# Liftmaster trolley jacks - who has one?



## Pezza4u (Jun 7, 2007)

I've been looking for an alternative to the costco alloy low entry trolley jack that they no longer sell. I've come across these but have not heard of the brand before.

This is the alloy one they do - Apart from the LED lights it looks identical to the costco one...could they have been made by the same factory, just rebranded? The weight of this is 14kg and costs £87.24 delivered.

This is their steel low entry one - It looks the same as a normal £20 jack just low entry but also includes some sockets and the handle doubles as a lever/wrench, plus the LEDs. The weight of this is 13.2kg and costs £50.99 delivered.

Last one is low entry again but no accessories - Again seems to be the same size as a regular jack just low entry. The weight is 13kg and costs £36.49 delivered.

I'm stating the weight as I need to carry it from my flat to outside and when I transport it in the car. Steel versions of the alloy jack weigh twice as much so they're ruled out. The alloy one has the larger seat plus it has a rubber pad on it, the other 2 have normal sized seats.

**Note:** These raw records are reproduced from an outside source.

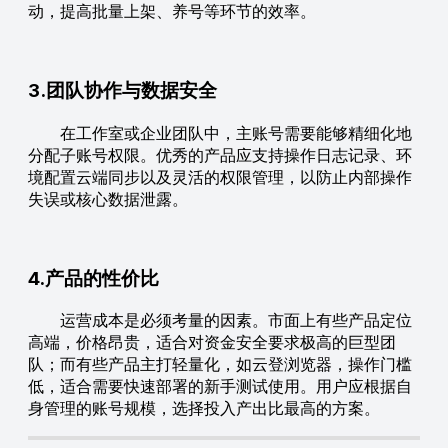
动，提高批量上架、养号等环节的效率。
3.团队协作与数据安全
在工作室或企业团队中，主账号需要能够精细化地
分配子账号权限。优秀的产品应支持操作日志记录、环
境配置云端同步以及灵活的权限管理，以防止内部操作
失误或核心数据泄露。
4.产品的性价比
运营成本是必须考量的因素。市面上有些产品定位
高端，价格昂贵，适合对资金安全要求极高的巨型团
队；而有些产品主打轻量化，如云登浏览器，操作门槛
低，适合需要快速部署的新手测试使用。用户应根据自
身管理的账号规模，选择投入产出比最高的方案。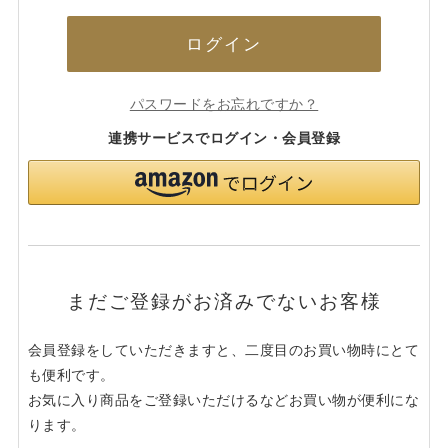
ログイン
パスワードをお忘れですか？
連携サービスでログイン・会員登録
まだご登録がお済みでないお客様
会員登録をしていただきますと、二度目のお買い物時にとて
も便利です。
お気に入り商品をご登録いただけるなどお買い物が便利にな
ります。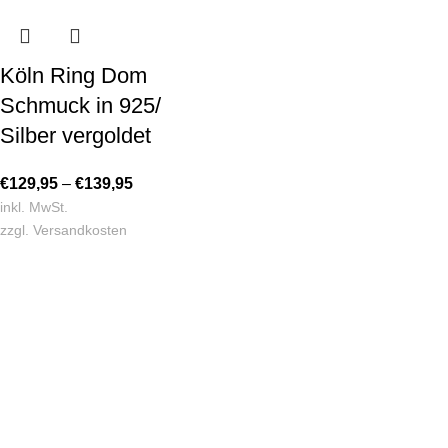
Köln Ring Dom
Schmuck in 925/
Silber vergoldet
€
129,95
–
€
139,95
inkl. MwSt.
zzgl.
Versandkosten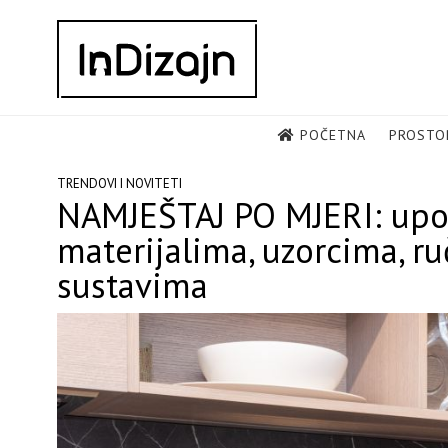
Skip
to
content
POČETNA
PROSTO
TRENDOVI I NOVITETI
NAMJEŠTAJ PO MJERI: upoz
materijalima, uzorcima, r
sustavima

I can't see these being any worse than a cheap halfords or argos one but I can't find any reviews apart from those on Amazon.

I use my jack quite alot, either for detailing or working on the car. The one I have at the moment, which I got from argos leaks so needs replacing. I'm tempted to go for the second link (black one) over the alloy one now as I've heard that the roller wheel on the front isn't as stable as 2 separate wheels?

But that alloy one is the cheapest I have found if anyone else is looking for this kind of jack


----------



## carrera2s (Jun 28, 2009)

Hi 

The black one looks very good and i am in the market for one as my existing Halfrauds one packed up! Need for same reasons as you plus lifting my race car!:thumb::thumb:


----------



## theshrew (May 21, 2008)

I just pinch my Dads lol he moans till i point out i have many thousend pounds worth of tools sitting in his garage that he likes to use dirty and put back in the wrong place so i cant find them lol. 

Serious now with a jack id buy something good dont go for cheap cack they dont last 5 min. Ive had one bend on me and seals go on another. If i was to actually by another id get a good quality one. The end of the day it could save your toes or your car from fallin off. The other thing to keep in mind it to get one that will go as low as possible nothing worse that not being able to get a jack under a car. 

I dont no anything about these particular jacks have seem the one in Cost co looked a good bit of kit. Another place id look would be Machine Mart they have some good ones


----------



## grant_evans (Mar 2, 2008)

theshrew said:


> I just pinch my Dads lol he moans till i point out i have many thousend pounds worth of tools sitting in his garage that he likes to use dirty and put back in the wrong place so i cant find them lol.
> 
> Serious now with a jack id buy something good dont go for cheap cack they dont last 5 min. Ive had one bend on me and seals go on another. If i was to actually by another id get a good quality one. The end of the day it could save your toes or your car from fallin off. The other thing to keep in mind it to get one that will go as low as possible nothing worse that not being able to get a jack under a car.
> 
> I dont no anything about these particular jacks have seem the one in Cost co looked a good bit of kit. Another place id look would be Machine Mart they have some good ones


nothing wrong with my £3.50 one from wickes  picks my cat up just fine


----------



## theshrew (May 21, 2008)

Ya pays your money ya take a chance :thumb:


----------